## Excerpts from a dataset
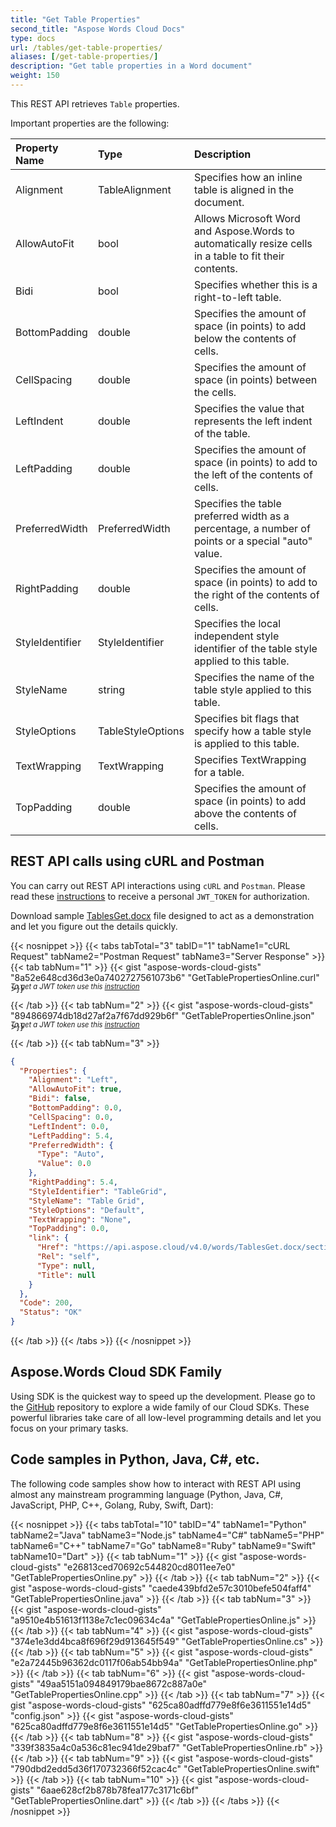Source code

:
```yaml
---
title: "Get Table Properties"
second_title: "Aspose Words Cloud Docs"
type: docs
url: /tables/get-table-properties/
aliases: [/get-table-properties/]
description: "Get table properties in a Word document"
weight: 150
---
```


This REST API retrieves `Table` properties. 

Important properties are the following:

|Property Name|Type|Description|
| :- | :- | :- |
|Alignment|TableAlignment|Specifies how an inline table is aligned in the document.|
|AllowAutoFit|bool|Allows Microsoft Word and Aspose.Words to automatically resize cells in a table to fit their contents.|
|Bidi|bool|Specifies whether this is a right-to-left table.|
|BottomPadding|double|Specifies the amount of space (in points) to add below the contents of cells.|
|CellSpacing|double|Specifies the amount of space (in points) between the cells.|
|LeftIndent|double|Specifies the value that represents the left indent of the table.|
|LeftPadding|double|Specifies the amount of space (in points) to add to the left of the contents of cells.|
|PreferredWidth|PreferredWidth|Specifies the table preferred width as a percentage, a number of points or a special "auto" value.|
|RightPadding|double|Specifies the amount of space (in points) to add to the right of the contents of cells.|
|StyleIdentifier|StyleIdentifier|Specifies the local independent style identifier of the table style applied to this table.|
|StyleName|string|Specifies the name of the table style applied to this table.|
|StyleOptions|TableStyleOptions|Specifies bit flags that specify how a table style is applied to this table.|
|TextWrapping|TextWrapping|Specifies TextWrapping for a table.|
|TopPadding|double|Specifies the amount of space (in points) to add above the contents of cells.|

## REST API calls using cURL and Postman

You can carry out REST API interactions using `cURL` and `Postman`. Please read these <a href="/words/getting-started/quickstart/">instructions</a> to receive a personal `JWT_TOKEN` for authorization.

Download sample [TablesGet.docx](/words/tables/TablesGet.docx) file designed to act as a demonstration and let you figure out the details quickly.

{{< nosnippet >}}
{{< tabs tabTotal="3" tabID="1" tabName1="cURL Request" tabName2="Postman Request" tabName3="Server Response" >}}
{{< tab tabNum="1" >}}
{{< gist "aspose-words-cloud-gists" "8a52e648cd36d3e0a7402727561073b6" "GetTablePropertiesOnline.curl" >}}

<p style="margin-top:-32px;font-size:80%;font-style:italic">To get a JWT token use this <a href="/words/getting-started/quickstart/">instruction</a></p>

{{< /tab >}}
{{< tab tabNum="2" >}}
{{< gist "aspose-words-cloud-gists" "894866974db18d27af2a7f67dd929b6f" "GetTablePropertiesOnline.json" >}}

<p style="margin-top:-32px;font-size:80%;font-style:italic">To get a JWT token use this <a href="/words/getting-started/quickstart/">instruction</a></p>

{{< /tab >}}
{{< tab tabNum="3" >}}
```json
{
  "Properties": {
    "Alignment": "Left",
    "AllowAutoFit": true,
    "Bidi": false,
    "BottomPadding": 0.0,
    "CellSpacing": 0.0,
    "LeftIndent": 0.0,
    "LeftPadding": 5.4,
    "PreferredWidth": {
      "Type": "Auto",
      "Value": 0.0
    },
    "RightPadding": 5.4,
    "StyleIdentifier": "TableGrid",
    "StyleName": "Table Grid",
    "StyleOptions": "Default",
    "TextWrapping": "None",
    "TopPadding": 0.0,
    "link": {
      "Href": "https://api.aspose.cloud/v4.0/words/TablesGet.docx/sections/0/tables/1/properties",
      "Rel": "self",
      "Type": null,
      "Title": null
    }
  },
  "Code": 200,
  "Status": "OK"
}
```
{{< /tab >}}
{{< /tabs >}}
{{< /nosnippet >}}

## Aspose.Words Cloud SDK Family

Using SDK is the quickest way to speed up the development. Please go to the [GitHub](https://github.com/aspose-words-cloud) repository to explore a wide family of our Cloud SDKs. These powerful libraries take care of all low-level programming details and let you focus on your primary tasks.

## Code samples in Python, Java, C#, etc.

The following code samples show how to interact with REST API using almost any mainstream programming language (Python, Java, C#, JavaScript, PHP, C++, Golang, Ruby, Swift, Dart):

{{< nosnippet >}}
{{< tabs tabTotal="10" tabID="4" tabName1="Python" tabName2="Java" tabName3="Node.js" tabName4="C#" tabName5="PHP" tabName6="C++" tabName7="Go" tabName8="Ruby" tabName9="Swift" tabName10="Dart" >}}
{{< tab tabNum="1" >}}
{{< gist "aspose-words-cloud-gists" "e26813ced70692c544820cd8011ee7e0" "GetTablePropertiesOnline.py" >}}
{{< /tab >}}
{{< tab tabNum="2" >}}
{{< gist "aspose-words-cloud-gists" "caede439bfd2e57c3010befe504faff4" "GetTablePropertiesOnline.java" >}}
{{< /tab >}}
{{< tab tabNum="3" >}}
{{< gist "aspose-words-cloud-gists" "a9510e4b51613f1138e7c1ec09634c4a" "GetTablePropertiesOnline.js" >}}
{{< /tab >}}
{{< tab tabNum="4" >}}
{{< gist "aspose-words-cloud-gists" "374e1e3dd4bca8f696f29d913645f549" "GetTablePropertiesOnline.cs" >}}
{{< /tab >}}
{{< tab tabNum="5" >}}
{{< gist "aspose-words-cloud-gists" "e2a72445b96362dc0117f06ab54bb94a" "GetTablePropertiesOnline.php" >}}
{{< /tab >}}
{{< tab tabNum="6" >}}
{{< gist "aspose-words-cloud-gists" "49aa5151a094849179bae8672c887a0e" "GetTablePropertiesOnline.cpp" >}}
{{< /tab >}}
{{< tab tabNum="7" >}}
{{< gist "aspose-words-cloud-gists" "625ca80adffd779e8f6e3611551e14d5" "config.json" >}}
{{< gist "aspose-words-cloud-gists" "625ca80adffd779e8f6e3611551e14d5" "GetTablePropertiesOnline.go" >}}
{{< /tab >}}
{{< tab tabNum="8" >}}
{{< gist "aspose-words-cloud-gists" "339f3835a4c0a536c81ec941de29baf7" "GetTablePropertiesOnline.rb" >}}
{{< /tab >}}
{{< tab tabNum="9" >}}
{{< gist "aspose-words-cloud-gists" "790dbd2edd5d36f170732366f52cac4c" "GetTablePropertiesOnline.swift" >}}
{{< /tab >}}
{{< tab tabNum="10" >}}
{{< gist "aspose-words-cloud-gists" "6aae628cf2b878b78fea177c3171c6bf" "GetTablePropertiesOnline.dart" >}}
{{< /tab >}}
{{< /tabs >}}
{{< /nosnippet >}}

## What is needed
All of the entries must be reproduced exactly, apart from the pictures, which are to be dropped.

## Answer
Source code

:
```yaml
---
title: "Get Table Properties"
second_title: "Aspose Words Cloud Docs"
type: docs
url: /tables/get-table-properties/
aliases: [/get-table-properties/]
description: "Get table properties in a Word document"
weight: 150
---
```


This REST API retrieves `Table` properties. 

Important properties are the following:

|Property Name|Type|Description|
| :- | :- | :- |
|Alignment|TableAlignment|Specifies how an inline table is aligned in the document.|
|AllowAutoFit|bool|Allows Microsoft Word and Aspose.Words to automatically resize cells in a table to fit their contents.|
|Bidi|bool|Specifies whether this is a right-to-left table.|
|BottomPadding|double|Specifies the amount of space (in points) to add below the contents of cells.|
|CellSpacing|double|Specifies the amount of space (in points) between the cells.|
|LeftIndent|double|Specifies the value that represents the left indent of the table.|
|LeftPadding|double|Specifies the amount of space (in points) to add to the left of the contents of cells.|
|PreferredWidth|PreferredWidth|Specifies the table preferred width as a percentage, a number of points or a special "auto" value.|
|RightPadding|double|Specifies the amount of space (in points) to add to the right of the contents of cells.|
|StyleIdentifier|StyleIdentifier|Specifies the local independent style identifier of the table style applied to this table.|
|StyleName|string|Specifies the name of the table style applied to this table.|
|StyleOptions|TableStyleOptions|Specifies bit flags that specify how a table style is applied to this table.|
|TextWrapping|TextWrapping|Specifies TextWrapping for a table.|
|TopPadding|double|Specifies the amount of space (in points) to add above the contents of cells.|

## REST API calls using cURL and Postman

You can carry out REST API interactions using `cURL` and `Postman`. Please read these <a href="/words/getting-started/quickstart/">instructions</a> to receive a personal `JWT_TOKEN` for authorization.

Download sample [TablesGet.docx](/words/tables/TablesGet.docx) file designed to act as a demonstration and let you figure out the details quickly.

{{< nosnippet >}}
{{< tabs tabTotal="3" tabID="1" tabName1="cURL Request" tabName2="Postman Request" tabName3="Server Response" >}}
{{< tab tabNum="1" >}}
{{< gist "aspose-words-cloud-gists" "8a52e648cd36d3e0a7402727561073b6" "GetTablePropertiesOnline.curl" >}}

<p style="margin-top:-32px;font-size:80%;font-style:italic">To get a JWT token use this <a href="/words/getting-started/quickstart/">instruction</a></p>

{{< /tab >}}
{{< tab tabNum="2" >}}
{{< gist "aspose-words-cloud-gists" "894866974db18d27af2a7f67dd929b6f" "GetTablePropertiesOnline.json" >}}

<p style="margin-top:-32px;font-size:80%;font-style:italic">To get a JWT token use this <a href="/words/getting-started/quickstart/">instruction</a></p>

{{< /tab >}}
{{< tab tabNum="3" >}}
```json
{
  "Properties": {
    "Alignment": "Left",
    "AllowAutoFit": true,
    "Bidi": false,
    "BottomPadding": 0.0,
    "CellSpacing": 0.0,
    "LeftIndent": 0.0,
    "LeftPadding": 5.4,
    "PreferredWidth": {
      "Type": "Auto",
      "Value": 0.0
    },
    "RightPadding": 5.4,
    "StyleIdentifier": "TableGrid",
    "StyleName": "Table Grid",
    "StyleOptions": "Default",
    "TextWrapping": "None",
    "TopPadding": 0.0,
    "link": {
      "Href": "https://api.aspose.cloud/v4.0/words/TablesGet.docx/sections/0/tables/1/properties",
      "Rel": "self",
      "Type": null,
      "Title": null
    }
  },
  "Code": 200,
  "Status": "OK"
}
```
{{< /tab >}}
{{< /tabs >}}
{{< /nosnippet >}}

## Aspose.Words Cloud SDK Family

Using SDK is the quickest way to speed up the development. Please go to the [GitHub](https://github.com/aspose-words-cloud) repository to explore a wide family of our Cloud SDKs. These powerful libraries take care of all low-level programming details and let you focus on your primary tasks.

## Code samples in Python, Java, C#, etc.

The following code samples show how to interact with REST API using almost any mainstream programming language (Python, Java, C#, JavaScript, PHP, C++, Golang, Ruby, Swift, Dart):

{{< nosnippet >}}
{{< tabs tabTotal="10" tabID="4" tabName1="Python" tabName2="Java" tabName3="Node.js" tabName4="C#" tabName5="PHP" tabName6="C++" tabName7="Go" tabName8="Ruby" tabName9="Swift" tabName10="Dart" >}}
{{< tab tabNum="1" >}}
{{< gist "aspose-words-cloud-gists" "e26813ced70692c544820cd8011ee7e0" "GetTablePropertiesOnline.py" >}}
{{< /tab >}}
{{< tab tabNum="2" >}}
{{< gist "aspose-words-cloud-gists" "caede439bfd2e57c3010befe504faff4" "GetTablePropertiesOnline.java" >}}
{{< /tab >}}
{{< tab tabNum="3" >}}
{{< gist "aspose-words-cloud-gists" "a9510e4b51613f1138e7c1ec09634c4a" "GetTablePropertiesOnline.js" >}}
{{< /tab >}}
{{< tab tabNum="4" >}}
{{< gist "aspose-words-cloud-gists" "374e1e3dd4bca8f696f29d913645f549" "GetTablePropertiesOnline.cs" >}}
{{< /tab >}}
{{< tab tabNum="5" >}}
{{< gist "aspose-words-cloud-gists" "e2a72445b96362dc0117f06ab54bb94a" "GetTablePropertiesOnline.php" >}}
{{< /tab >}}
{{< tab tabNum="6" >}}
{{< gist "aspose-words-cloud-gists" "49aa5151a094849179bae8672c887a0e" "GetTablePropertiesOnline.cpp" >}}
{{< /tab >}}
{{< tab tabNum="7" >}}
{{< gist "aspose-words-cloud-gists" "625ca80adffd779e8f6e3611551e14d5" "config.json" >}}
{{< gist "aspose-words-cloud-gists" "625ca80adffd779e8f6e3611551e14d5" "GetTablePropertiesOnline.go" >}}
{{< /tab >}}
{{< tab tabNum="8" >}}
{{< gist "aspose-words-cloud-gists" "339f3835a4c0a536c81ec941de29baf7" "GetTablePropertiesOnline.rb" >}}
{{< /tab >}}
{{< tab tabNum="9" >}}
{{< gist "aspose-words-cloud-gists" "790dbd2edd5d36f170732366f52cac4c" "GetTablePropertiesOnline.swift" >}}
{{< /tab >}}
{{< tab tabNum="10" >}}
{{< gist "aspose-words-cloud-gists" "6aae628cf2b878b78fea177c3171c6bf" "GetTablePropertiesOnline.dart" >}}
{{< /tab >}}
{{< /tabs >}}
{{< /nosnippet >}}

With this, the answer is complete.